# Schärfentiefe und Abblendtaste



## Martin Schaefer (11. August 2010)

Martin Schaefer hat eine neue Ressource erstellt:

Schärfentiefe und Abblendtaste - Schärfentiefe und Abblendtaste



> Fotografieren macht Spaß! Manchen macht es so viel Spaß, dass sie sich eine digitale Spiegelreflexkamera (DSLR) kaufen wollen, um mehr Qualität und mehr fotografische Möglichkeiten gegenüber digitalen Kompaktkameras zu haben.
> Ein wichtiges Feature, das dabei oft übersehen wird, ist die sogenannte Abblendtaste, deren Sinn euch hier kurz und hoffentlich anschaulich vermittelt wird.
> 
> 
> Je nach eingesteller Objektiv-Blende ändert sich der Schärfentiefe-Bereich. Wenn wir aber beim Fotografieren durch...



Weitere Informationen zu dieser Ressource...


----------



## Dr Dau (12. August 2010)

Kleine Anmerkung:
Ich weiss zwar nicht wie es bei älteren digitalen Spiegelreflexkameras ist (evtl. will ein Anfänger ja erstmal mit einer gebrauchten Kamera einsteigen ), aber bei analogen Spiegelreflexkameras hat nicht jedes Model eine Abblendtaste.
Z.B. hat die analoge Canon EOS 500, und auch deren Nachfolger die EOS 500N, keine Abblendtaste.
Im Zweifel also einfach mal im Handbuch (gibt es meist auch als PDF beim Hersteller) nachschauen.

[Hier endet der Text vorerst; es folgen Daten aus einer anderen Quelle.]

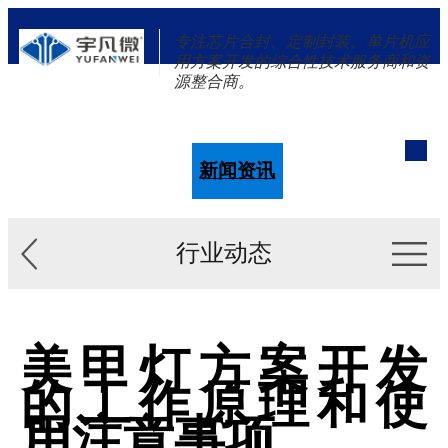
专注芯片合封、定制封装、单片机应
用方案开发的综合性技术服务商和资
源整合商。
单片机
解决方案
新闻资讯
关于我们
行业动态
美甲灯方案开发
的工作原理和使
用注意事项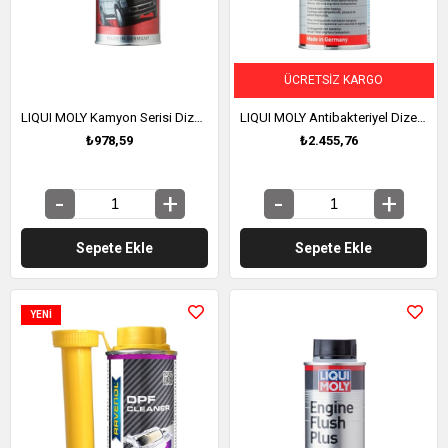
ÜCRETSIZ KARGO
LIQUI MOLY Kamyon Serisi Dizel Sistem ve Performans Koruyucu 500 ml (20997)
LIQUI MOLY Antibakteriyel Dizel Yakıt Katkısı 1L (2368)
₺978,59
₺2.455,76
Sepete Ekle
Sepete Ekle
YENI
ÜRÜN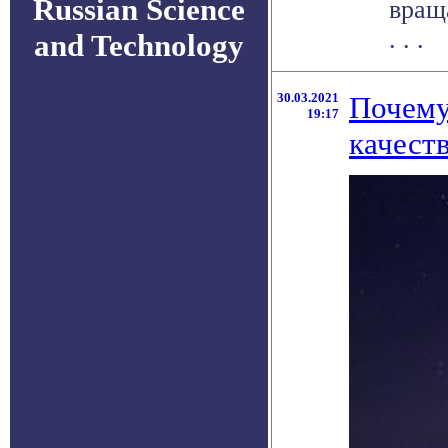
Russian Science
вращ
. . .
and Technology
30.03.2021
Почему
19:17
качест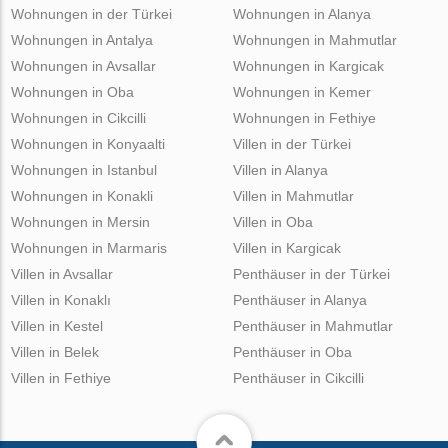
Wohnungen in der Türkei
Wohnungen in Alanya
Wohnungen in Antalya
Wohnungen in Mahmutlar
Wohnungen in Avsallar
Wohnungen in Kargicak
Wohnungen in Oba
Wohnungen in Kemer
Wohnungen in Cikcilli
Wohnungen in Fethiye
Wohnungen in Konyaalti
Villen in der Türkei
Wohnungen in Istanbul
Villen in Alanya
Wohnungen in Konakli
Villen in Mahmutlar
Wohnungen in Mersin
Villen in Oba
Wohnungen in Marmaris
Villen in Kargicak
Villen in Avsallar
Penthäuser in der Türkei
Villen in Konaklı
Penthäuser in Alanya
Villen in Kestel
Penthäuser in Mahmutlar
Villen in Belek
Penthäuser in Oba
Villen in Fethiye
Penthäuser in Cikcilli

Interessant ist der Vergleich zwischen Blende 2,8 und 4.
Daran sieht man dass man auch mit einem (relativ) günstigen Einsteigerobjektiv (mit einer Anfangsblende von 3,5 oder 4) recht brauchbare Ergebnisse bekommt.


----------



## FP4Lisa (12. Februar 2012)

Huhu, ich fotografiere für mein Leben gern und finde diesen Tipp total genial. Ich finde solche Spielereien mit der Schärfe von Bildteilen super wichtig. Manch einer mag ja sagen Fotografie ist nur das Abbilden der Wirklichkeit, aber es ist eben auch Kunst, denn so kann man ganz klar steuern, worauf der Fokus beim Betrachten eines Fotos geht. LG FP4Lisa


----------